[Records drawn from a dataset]
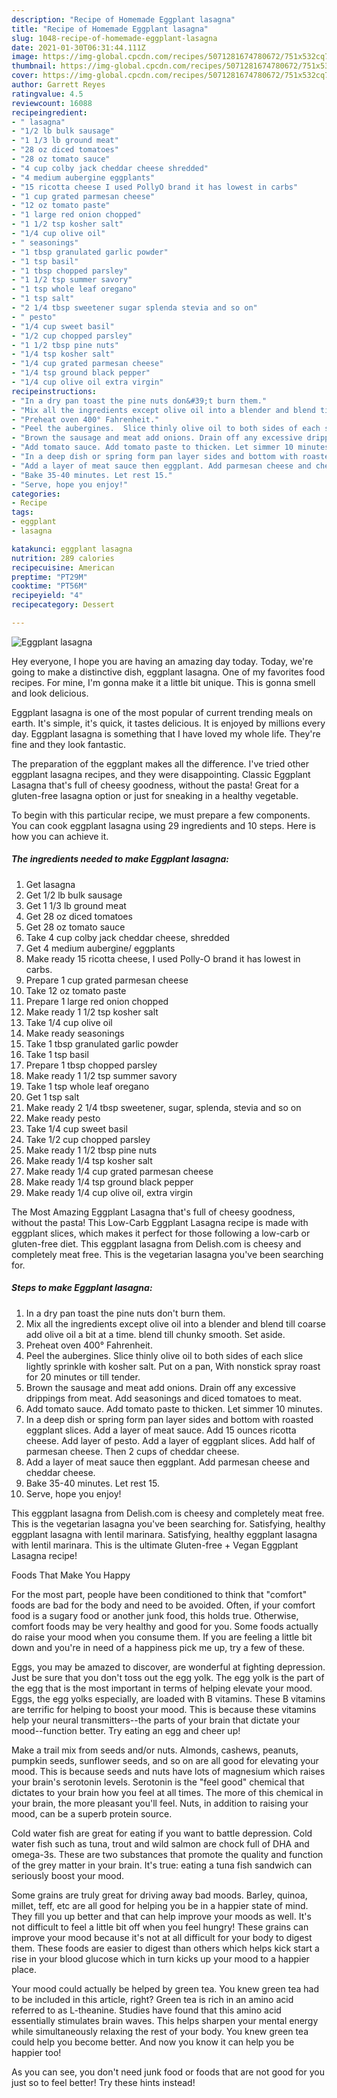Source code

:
 ```yaml
---
description: "Recipe of Homemade Eggplant lasagna"
title: "Recipe of Homemade Eggplant lasagna"
slug: 1048-recipe-of-homemade-eggplant-lasagna
date: 2021-01-30T06:31:44.111Z
image: https://img-global.cpcdn.com/recipes/5071281674780672/751x532cq70/eggplant-lasagna-recipe-main-photo.jpg
thumbnail: https://img-global.cpcdn.com/recipes/5071281674780672/751x532cq70/eggplant-lasagna-recipe-main-photo.jpg
cover: https://img-global.cpcdn.com/recipes/5071281674780672/751x532cq70/eggplant-lasagna-recipe-main-photo.jpg
author: Garrett Reyes
ratingvalue: 4.5
reviewcount: 16088
recipeingredient:
- " lasagna"
- "1/2 lb bulk sausage"
- "1 1/3 lb ground meat"
- "28 oz diced tomatoes"
- "28 oz tomato sauce"
- "4 cup colby jack cheddar cheese shredded"
- "4 medium aubergine eggplants"
- "15 ricotta cheese I used PollyO brand it has lowest in carbs"
- "1 cup grated parmesan cheese"
- "12 oz tomato paste"
- "1 large red onion chopped"
- "1 1/2 tsp kosher salt"
- "1/4 cup olive oil"
- " seasonings"
- "1 tbsp granulated garlic powder"
- "1 tsp basil"
- "1 tbsp chopped parsley"
- "1 1/2 tsp summer savory"
- "1 tsp whole leaf oregano"
- "1 tsp salt"
- "2 1/4 tbsp sweetener sugar splenda stevia and so on"
- " pesto"
- "1/4 cup sweet basil"
- "1/2 cup chopped parsley"
- "1 1/2 tbsp pine nuts"
- "1/4 tsp kosher salt"
- "1/4 cup grated parmesan cheese"
- "1/4 tsp ground black pepper"
- "1/4 cup olive oil extra virgin"
recipeinstructions:
- "In a dry pan toast the pine nuts don&#39;t burn them."
- "Mix all the ingredients except olive oil into a blender and blend till coarse add olive oil a bit at a time. blend till chunky smooth. Set aside."
- "Preheat oven 400° Fahrenheit."
- "Peel the aubergines.  Slice thinly olive oil to both sides of each slice lightly sprinkle with kosher salt. Put on a pan, With nonstick spray roast for 20 minutes or till tender."
- "Brown the sausage and meat add onions. Drain off any excessive drippings from meat. Add seasonings and diced tomatoes to meat."
- "Add tomato sauce. Add tomato paste to thicken. Let simmer 10 minutes."
- "In a deep dish or spring form pan layer sides and bottom with roasted eggplant slices. Add a layer of meat sauce. Add 15 ounces ricotta cheese. Add layer of pesto. Add a layer of eggplant slices. Add half of parmesan cheese. Then 2 cups of cheddar cheese."
- "Add a layer of meat sauce then eggplant. Add parmesan cheese and cheddar cheese."
- "Bake 35-40 minutes. Let rest 15."
- "Serve, hope you enjoy!"
categories:
- Recipe
tags:
- eggplant
- lasagna

katakunci: eggplant lasagna 
nutrition: 289 calories
recipecuisine: American
preptime: "PT29M"
cooktime: "PT56M"
recipeyield: "4"
recipecategory: Dessert

---
```



![Eggplant lasagna](https://img-global.cpcdn.com/recipes/5071281674780672/751x532cq70/eggplant-lasagna-recipe-main-photo.jpg)

Hey everyone, I hope you are having an amazing day today. Today, we're going to make a distinctive dish, eggplant lasagna. One of my favorites food recipes. For mine, I'm gonna make it a little bit unique. This is gonna smell and look delicious.

Eggplant lasagna is one of the most popular of current trending meals on earth. It's simple, it's quick, it tastes delicious. It is enjoyed by millions every day. Eggplant lasagna is something that I have loved my whole life. They're fine and they look fantastic.

The preparation of the eggplant makes all the difference. I&#39;ve tried other eggplant lasagna recipes, and they were disappointing. Classic Eggplant Lasagna that&#39;s full of cheesy goodness, without the pasta! Great for a gluten-free lasagna option or just for sneaking in a healthy vegetable.


To begin with this particular recipe, we must prepare a few components. You can cook eggplant lasagna using 29 ingredients and 10 steps. Here is how you can achieve it.

<!--inarticleads1-->

##### The ingredients needed to make Eggplant lasagna:

1. Get  lasagna
1. Get 1/2 lb bulk sausage
1. Get 1 1/3 lb ground meat
1. Get 28 oz diced tomatoes
1. Get 28 oz tomato sauce
1. Take 4 cup colby jack cheddar cheese, shredded
1. Get 4 medium aubergine/ eggplants
1. Make ready 15 ricotta cheese, I used Polly-O brand it has lowest in carbs.
1. Prepare 1 cup grated parmesan cheese
1. Take 12 oz tomato paste
1. Prepare 1 large red onion chopped
1. Make ready 1 1/2 tsp kosher salt
1. Take 1/4 cup olive oil
1. Make ready  seasonings
1. Take 1 tbsp granulated garlic powder
1. Take 1 tsp basil
1. Prepare 1 tbsp chopped parsley
1. Make ready 1 1/2 tsp summer savory
1. Take 1 tsp whole leaf oregano
1. Get 1 tsp salt
1. Make ready 2 1/4 tbsp sweetener, sugar, splenda, stevia and so on
1. Make ready  pesto
1. Take 1/4 cup sweet basil
1. Take 1/2 cup chopped parsley
1. Make ready 1 1/2 tbsp pine nuts
1. Make ready 1/4 tsp kosher salt
1. Make ready 1/4 cup grated parmesan cheese
1. Make ready 1/4 tsp ground black pepper
1. Make ready 1/4 cup olive oil, extra virgin


The Most Amazing Eggplant Lasagna that&#39;s full of cheesy goodness, without the pasta! This Low-Carb Eggplant Lasagna recipe is made with eggplant slices, which makes it perfect for those following a low-carb or gluten-free diet. This eggplant lasagna from Delish.com is cheesy and completely meat free. This is the vegetarian lasagna you&#39;ve been searching for. 

<!--inarticleads2-->

##### Steps to make Eggplant lasagna:

1. In a dry pan toast the pine nuts don&#39;t burn them.
1. Mix all the ingredients except olive oil into a blender and blend till coarse add olive oil a bit at a time. blend till chunky smooth. Set aside.
1. Preheat oven 400° Fahrenheit.
1. Peel the aubergines.  Slice thinly olive oil to both sides of each slice lightly sprinkle with kosher salt. Put on a pan, With nonstick spray roast for 20 minutes or till tender.
1. Brown the sausage and meat add onions. Drain off any excessive drippings from meat. Add seasonings and diced tomatoes to meat.
1. Add tomato sauce. Add tomato paste to thicken. Let simmer 10 minutes.
1. In a deep dish or spring form pan layer sides and bottom with roasted eggplant slices. Add a layer of meat sauce. Add 15 ounces ricotta cheese. Add layer of pesto. Add a layer of eggplant slices. Add half of parmesan cheese. Then 2 cups of cheddar cheese.
1. Add a layer of meat sauce then eggplant. Add parmesan cheese and cheddar cheese.
1. Bake 35-40 minutes. Let rest 15.
1. Serve, hope you enjoy!


This eggplant lasagna from Delish.com is cheesy and completely meat free. This is the vegetarian lasagna you&#39;ve been searching for. Satisfying, healthy eggplant lasagna with lentil marinara. Satisfying, healthy eggplant lasagna with lentil marinara. This is the ultimate Gluten-free + Vegan Eggplant Lasagna recipe! 

Foods That Make You Happy


For the most part, people have been conditioned to think that "comfort" foods are bad for the body and need to be avoided. Often, if your comfort food is a sugary food or another junk food, this holds true. Otherwise, comfort foods may be very healthy and good for you. Some foods actually do raise your mood when you consume them. If you are feeling a little bit down and you're in need of a happiness pick me up, try a few of these.

Eggs, you may be amazed to discover, are wonderful at fighting depression. Just be sure that you don't toss out the egg yolk. The egg yolk is the part of the egg that is the most important in terms of helping elevate your mood. Eggs, the egg yolks especially, are loaded with B vitamins. These B vitamins are terrific for helping to boost your mood. This is because these vitamins help your neural transmitters--the parts of your brain that dictate your mood--function better. Try eating an egg and cheer up!

Make a trail mix from seeds and/or nuts. Almonds, cashews, peanuts, pumpkin seeds, sunflower seeds, and so on are all good for elevating your mood. This is because seeds and nuts have lots of magnesium which raises your brain's serotonin levels. Serotonin is the "feel good" chemical that dictates to your brain how you feel at all times. The more of this chemical in your brain, the more pleasant you'll feel. Nuts, in addition to raising your mood, can be a superb protein source.

Cold water fish are great for eating if you want to battle depression. Cold water fish such as tuna, trout and wild salmon are chock full of DHA and omega-3s. These are two substances that promote the quality and function of the grey matter in your brain. It's true: eating a tuna fish sandwich can seriously boost your mood. 

Some grains are truly great for driving away bad moods. Barley, quinoa, millet, teff, etc are all good for helping you be in a happier state of mind. They fill you up better and that can help improve your moods as well. It's not difficult to feel a little bit off when you feel hungry! These grains can improve your mood because it's not at all difficult for your body to digest them. These foods are easier to digest than others which helps kick start a rise in your blood glucose which in turn kicks up your mood to a happier place.

Your mood could actually be helped by green tea. You knew green tea had to be included in this article, right? Green tea is rich in an amino acid referred to as L-theanine. Studies have found that this amino acid essentially stimulates brain waves. This helps sharpen your mental energy while simultaneously relaxing the rest of your body. You knew green tea could help you become better. And now you know it can help you be happier too!

As you can see, you don't need junk food or foods that are not good for you just so to feel better! Try  these hints  instead!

## Work required
Whenever the word "lowest" appears in a line above, copy that line.

## Answer space
- "15 ricotta cheese I used PollyO brand it has lowest in carbs"
1. Make ready 15 ricotta cheese, I used Polly-O brand it has lowest in carbs.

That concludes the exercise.